BEGIN

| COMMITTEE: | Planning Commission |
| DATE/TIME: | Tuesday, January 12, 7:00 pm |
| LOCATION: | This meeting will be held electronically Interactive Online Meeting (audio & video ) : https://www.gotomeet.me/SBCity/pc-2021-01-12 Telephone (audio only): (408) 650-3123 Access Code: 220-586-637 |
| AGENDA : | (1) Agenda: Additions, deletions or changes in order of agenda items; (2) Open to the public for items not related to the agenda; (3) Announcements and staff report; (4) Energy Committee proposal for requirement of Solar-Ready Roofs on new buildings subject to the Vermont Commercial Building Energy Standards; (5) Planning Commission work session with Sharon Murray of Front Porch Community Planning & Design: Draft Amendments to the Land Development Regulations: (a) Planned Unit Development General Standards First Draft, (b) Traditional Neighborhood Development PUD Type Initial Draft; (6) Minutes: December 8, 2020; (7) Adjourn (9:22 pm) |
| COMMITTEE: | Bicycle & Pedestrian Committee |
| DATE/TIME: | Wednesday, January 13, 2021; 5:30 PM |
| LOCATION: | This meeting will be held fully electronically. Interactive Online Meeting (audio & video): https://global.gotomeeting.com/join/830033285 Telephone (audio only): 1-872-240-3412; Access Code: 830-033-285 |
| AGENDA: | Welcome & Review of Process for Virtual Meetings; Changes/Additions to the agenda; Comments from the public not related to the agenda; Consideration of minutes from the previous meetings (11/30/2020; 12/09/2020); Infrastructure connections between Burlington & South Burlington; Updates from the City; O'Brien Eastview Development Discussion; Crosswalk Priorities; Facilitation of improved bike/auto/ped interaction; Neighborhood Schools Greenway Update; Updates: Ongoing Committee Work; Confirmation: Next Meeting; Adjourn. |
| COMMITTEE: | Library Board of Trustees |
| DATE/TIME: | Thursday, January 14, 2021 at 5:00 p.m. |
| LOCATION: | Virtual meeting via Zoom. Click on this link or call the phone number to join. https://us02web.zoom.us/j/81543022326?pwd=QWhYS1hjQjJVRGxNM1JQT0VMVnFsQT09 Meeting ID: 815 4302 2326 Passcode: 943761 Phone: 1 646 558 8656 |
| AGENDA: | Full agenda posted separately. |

END
BEGIN

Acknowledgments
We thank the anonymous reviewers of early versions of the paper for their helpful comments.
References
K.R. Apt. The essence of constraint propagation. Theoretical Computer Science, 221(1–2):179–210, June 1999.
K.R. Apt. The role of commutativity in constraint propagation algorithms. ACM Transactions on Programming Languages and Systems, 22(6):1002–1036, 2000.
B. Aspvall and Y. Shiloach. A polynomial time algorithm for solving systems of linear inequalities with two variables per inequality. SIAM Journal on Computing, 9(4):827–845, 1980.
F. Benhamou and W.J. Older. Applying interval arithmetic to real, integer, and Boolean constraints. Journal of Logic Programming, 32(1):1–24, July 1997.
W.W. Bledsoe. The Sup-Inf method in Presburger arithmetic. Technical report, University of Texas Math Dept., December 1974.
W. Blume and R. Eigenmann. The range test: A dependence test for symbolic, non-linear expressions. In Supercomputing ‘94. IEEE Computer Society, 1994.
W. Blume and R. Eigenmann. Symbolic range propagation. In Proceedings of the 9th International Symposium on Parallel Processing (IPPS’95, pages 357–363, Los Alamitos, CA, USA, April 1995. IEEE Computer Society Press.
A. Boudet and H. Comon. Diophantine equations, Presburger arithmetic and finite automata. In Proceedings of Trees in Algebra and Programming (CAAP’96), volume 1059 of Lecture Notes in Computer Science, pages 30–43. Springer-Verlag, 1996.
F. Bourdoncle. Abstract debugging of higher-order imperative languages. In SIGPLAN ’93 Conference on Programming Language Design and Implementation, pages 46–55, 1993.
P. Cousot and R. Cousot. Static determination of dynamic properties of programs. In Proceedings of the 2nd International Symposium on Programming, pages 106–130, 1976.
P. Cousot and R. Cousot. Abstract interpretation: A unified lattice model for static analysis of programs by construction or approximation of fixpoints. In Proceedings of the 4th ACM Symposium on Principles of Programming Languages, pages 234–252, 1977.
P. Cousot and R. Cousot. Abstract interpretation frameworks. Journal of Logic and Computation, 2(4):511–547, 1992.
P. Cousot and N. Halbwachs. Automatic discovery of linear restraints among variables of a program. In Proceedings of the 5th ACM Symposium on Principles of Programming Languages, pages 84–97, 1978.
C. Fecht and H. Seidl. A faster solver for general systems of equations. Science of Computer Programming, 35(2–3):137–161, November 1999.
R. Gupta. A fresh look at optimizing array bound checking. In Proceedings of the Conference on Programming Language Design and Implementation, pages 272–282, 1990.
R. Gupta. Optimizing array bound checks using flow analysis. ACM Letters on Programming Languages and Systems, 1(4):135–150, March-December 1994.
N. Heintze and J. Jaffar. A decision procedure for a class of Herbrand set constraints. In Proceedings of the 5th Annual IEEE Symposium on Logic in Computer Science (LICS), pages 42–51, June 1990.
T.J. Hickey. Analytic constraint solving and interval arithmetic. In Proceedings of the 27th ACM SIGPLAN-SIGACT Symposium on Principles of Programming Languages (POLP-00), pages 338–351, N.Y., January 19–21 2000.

END

▶ _The task_: Within the listing above, the range opens at the line with "12, 7:00 pm |" and closes at the line with "2021; 5:30 PM |". Reproduce exactly the lines of that range, including both ends.

▶ _Exercise answer_:
| DATE/TIME: | Tuesday, January 12, 7:00 pm |
| LOCATION: | This meeting will be held electronically Interactive Online Meeting (audio & video ) : https://www.gotomeet.me/SBCity/pc-2021-01-12 Telephone (audio only): (408) 650-3123 Access Code: 220-586-637 |
| AGENDA : | (1) Agenda: Additions, deletions or changes in order of agenda items; (2) Open to the public for items not related to the agenda; (3) Announcements and staff report; (4) Energy Committee proposal for requirement of Solar-Ready Roofs on new buildings subject to the Vermont Commercial Building Energy Standards; (5) Planning Commission work session with Sharon Murray of Front Porch Community Planning & Design: Draft Amendments to the Land Development Regulations: (a) Planned Unit Development General Standards First Draft, (b) Traditional Neighborhood Development PUD Type Initial Draft; (6) Minutes: December 8, 2020; (7) Adjourn (9:22 pm) |
| COMMITTEE: | Bicycle & Pedestrian Committee |
| DATE/TIME: | Wednesday, January 13, 2021; 5:30 PM |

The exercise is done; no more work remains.